Complex sanctions can hit business

As New York's finance regulator sets his sights on reinsurance firms that are allegedly breaking US laws in relation to Iran, there is a growing recognition of what a minefield this area is becoming for global reinsurers.

Benjamin Lawsky, superintendent of New York's Department of Financial Services, is seeking information from 20 non-US reinsurance firms. He says he has uncovered evidence of at least three non-US firms insuring shipments to Iran.

Such arrangements would contravene pending US laws against doing business with Iran. President Barack Obama in January signed an expanded sanctions law that bans any financial firm that does business in the US from providing services to companies that trade with Iran.

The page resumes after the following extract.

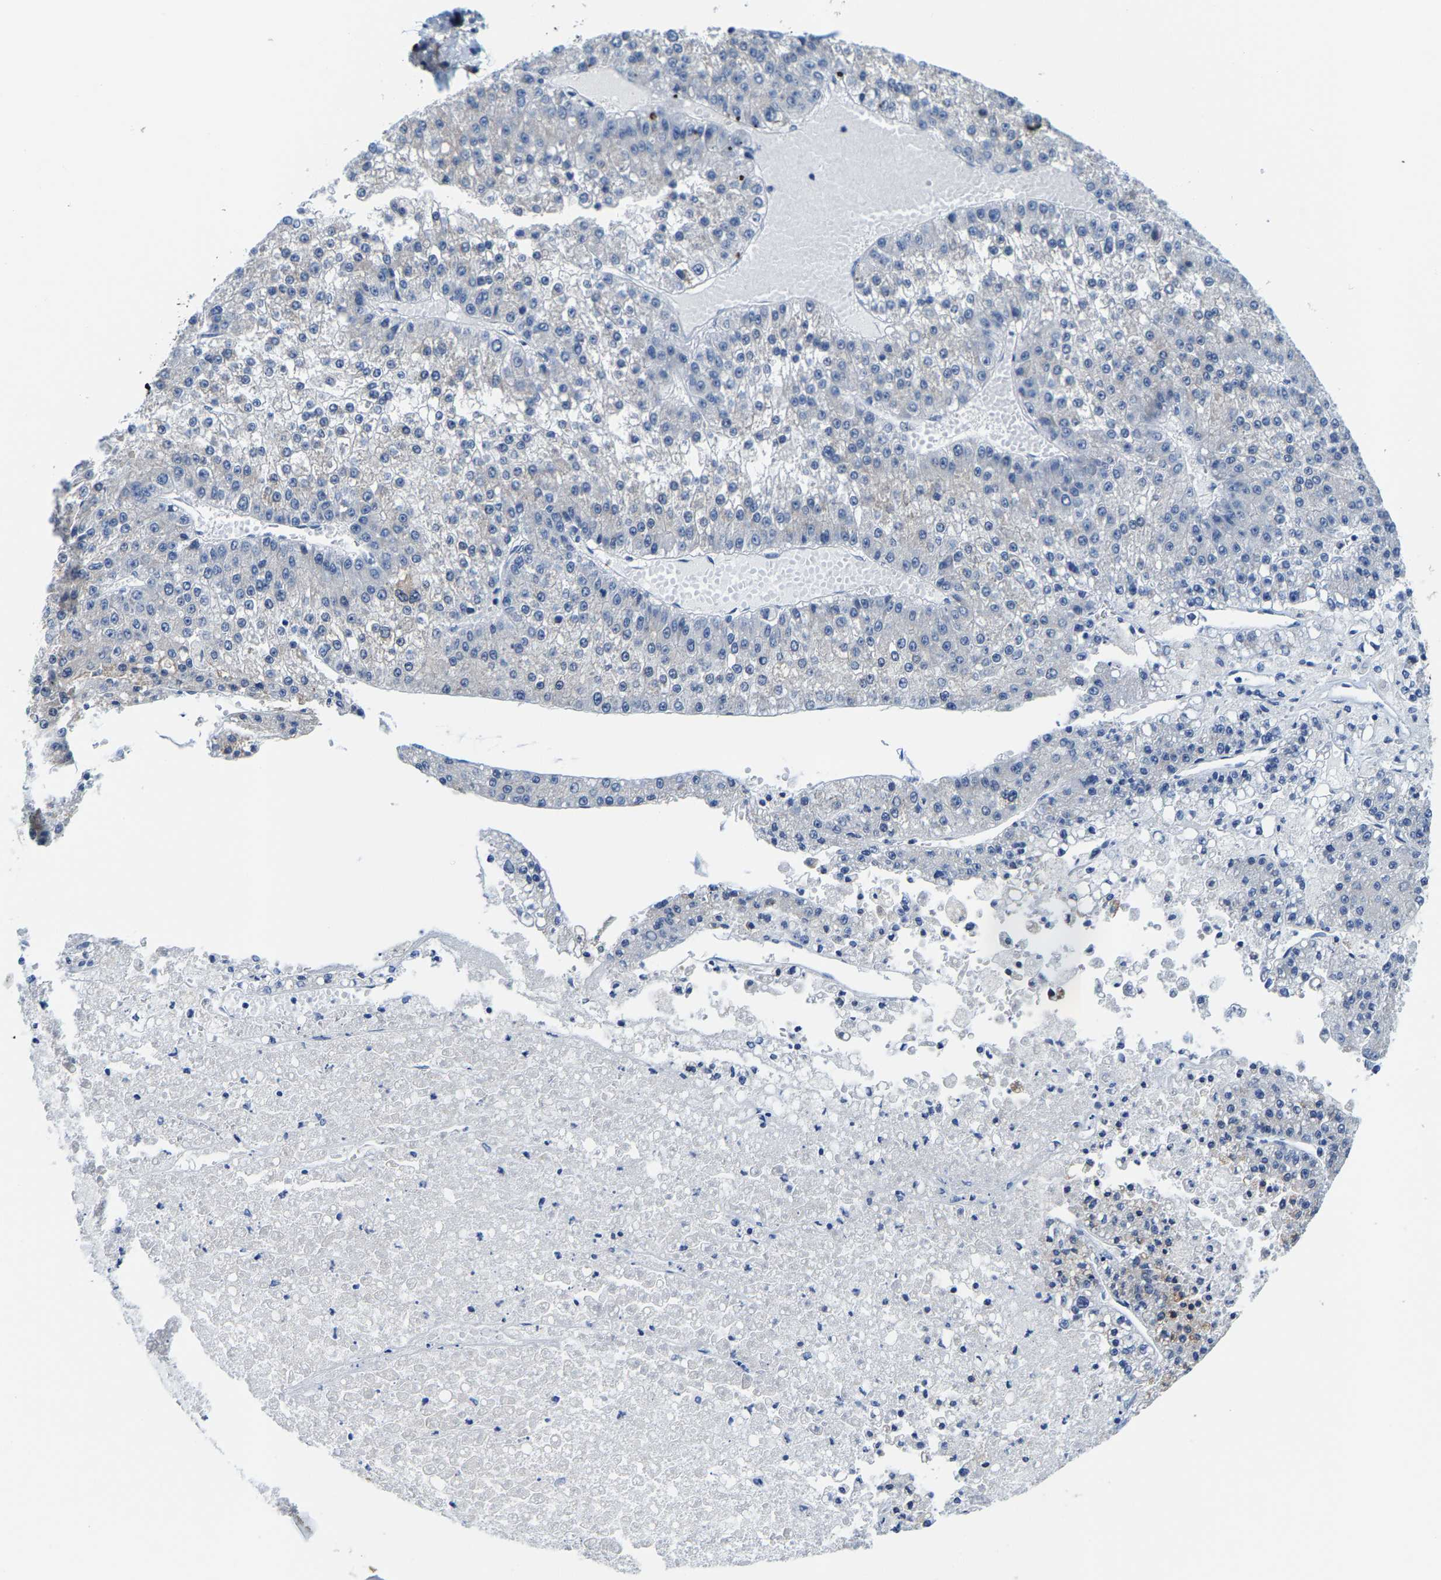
{"staining": {"intensity": "negative", "quantity": "none", "location": "none"}, "tissue": "liver cancer", "cell_type": "Tumor cells", "image_type": "cancer", "snomed": [{"axis": "morphology", "description": "Carcinoma, Hepatocellular, NOS"}, {"axis": "topography", "description": "Liver"}], "caption": "The immunohistochemistry (IHC) histopathology image has no significant positivity in tumor cells of liver hepatocellular carcinoma tissue.", "gene": "KLHL1", "patient": {"sex": "female", "age": 73}}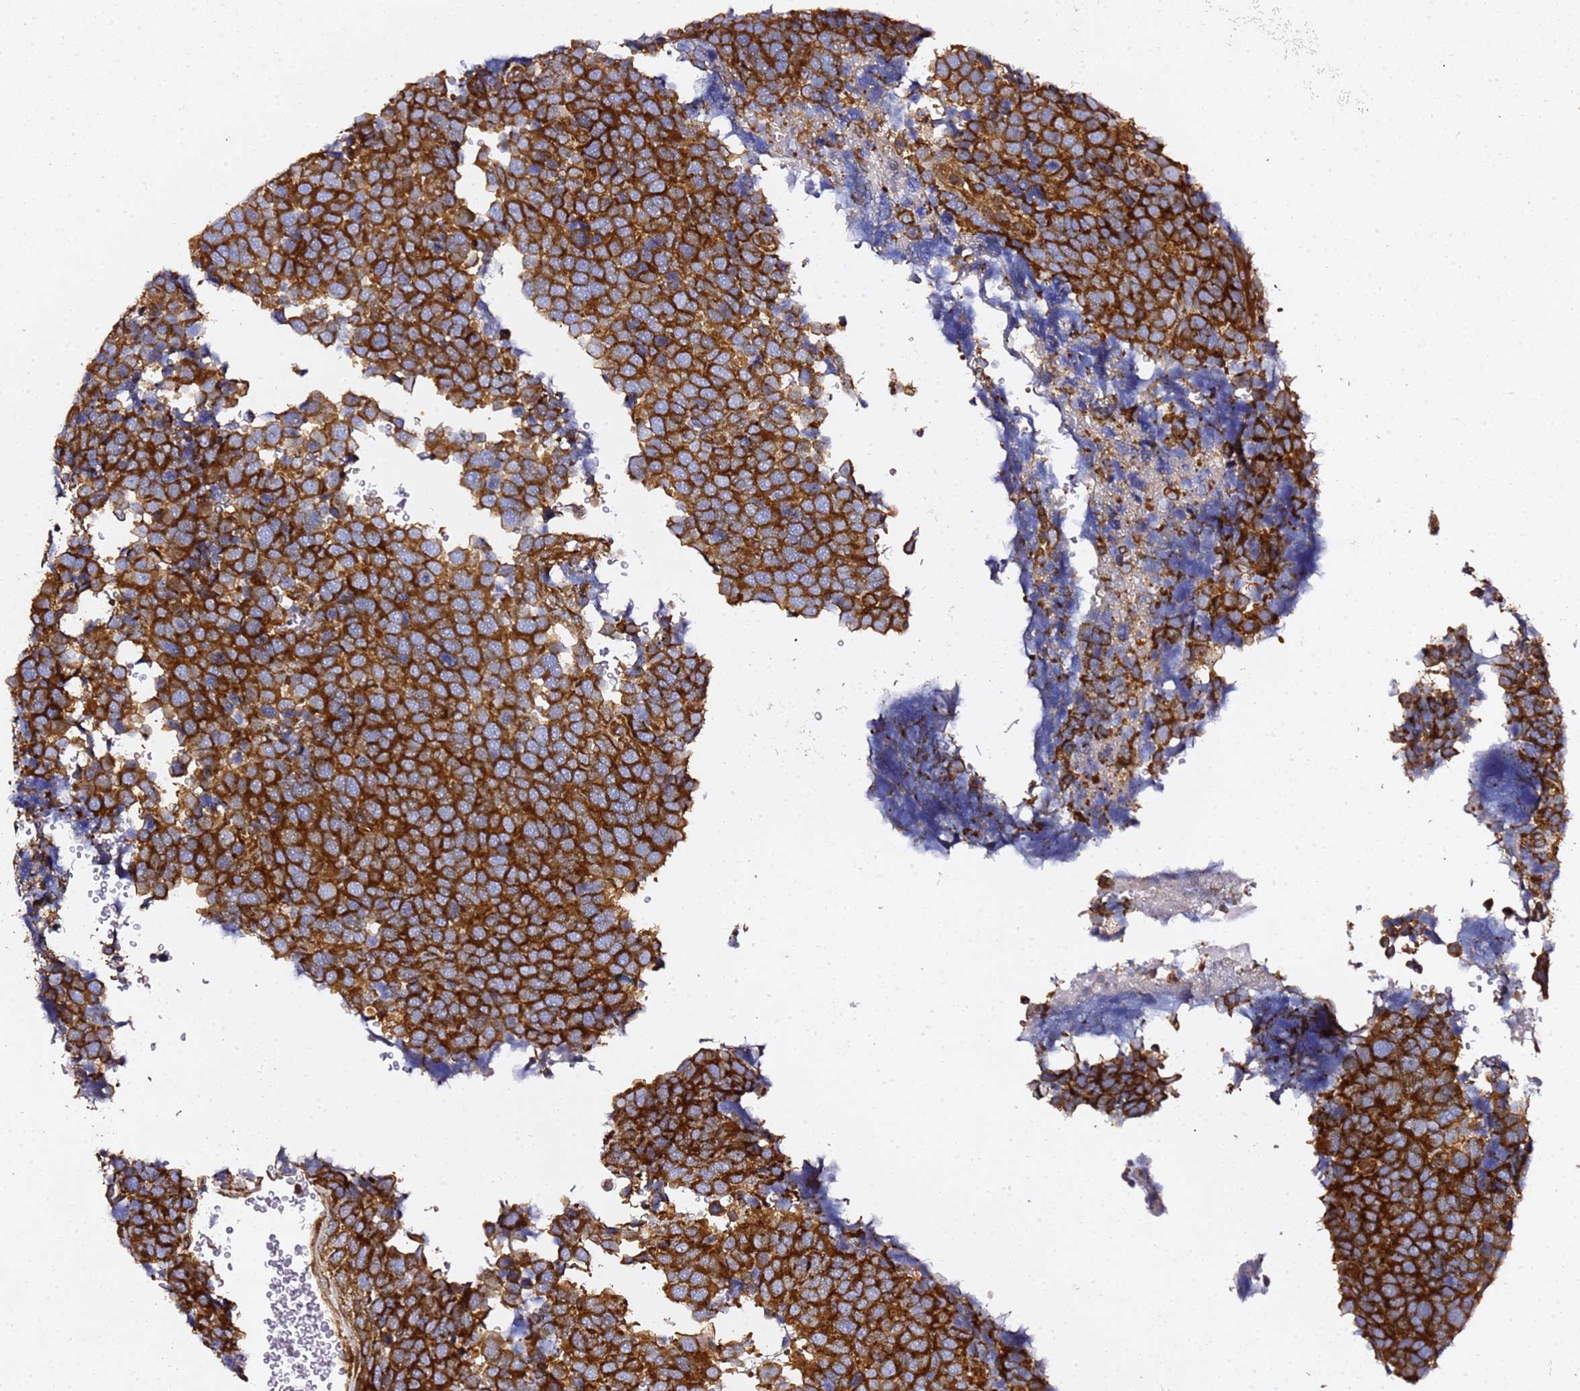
{"staining": {"intensity": "strong", "quantity": ">75%", "location": "cytoplasmic/membranous"}, "tissue": "urothelial cancer", "cell_type": "Tumor cells", "image_type": "cancer", "snomed": [{"axis": "morphology", "description": "Urothelial carcinoma, High grade"}, {"axis": "topography", "description": "Urinary bladder"}], "caption": "This is a micrograph of immunohistochemistry (IHC) staining of urothelial cancer, which shows strong staining in the cytoplasmic/membranous of tumor cells.", "gene": "TPST1", "patient": {"sex": "female", "age": 82}}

The issue of sanctions compliance has hit headlines several times this year already. The Indian government unveiled a plan to create a reinsurance pool that would cover imports of Iranian oil while Indian refineries Essar Oil and MRPL sought a legal opinion on the issue, which appeared to suggest reinsurers were not legally obliged to uphold European sanctions although most choose to do so anyway.

In a feature in the summer issue of Intelligent Insurer, Munich Re, the world’s biggest reinsurer which stresses that it has not received a letter from Lawsky, admitted that sanctions are having a growing impact on business. “It is quite obvious that there is an increasing use of sanctions in the EU and the US,” a spokesperson told Intelligent Insurer.

“This is evident from the increase in the dimensions of the EU rules: the EU regulation on Iran of December 2012 has about 120 pages. Just like any other company in the EU or in the US, Munich Re is becoming more affected by sanctions, and they have a considerable impact on our business.”

Others agree with this perspective. Lindsay McQuillian, a partner in the insurance and reinsurance practice at law firm Mayer Brown, says that it would be easy to assume that sanctions have not caused any significant problems as they are often associated with countries that are themselves problematic. But that is not always true.

“We’re being told that the sanctions relating to Iran have had a real impact on reinsurers because people were writing business with a nexus to that jurisdiction,” she says. “I am told by my clients that sanction restrictions have materially and detrimentally affected them. They now have to turn away business which they would previously have written as a consequence of sanctions that are in place.”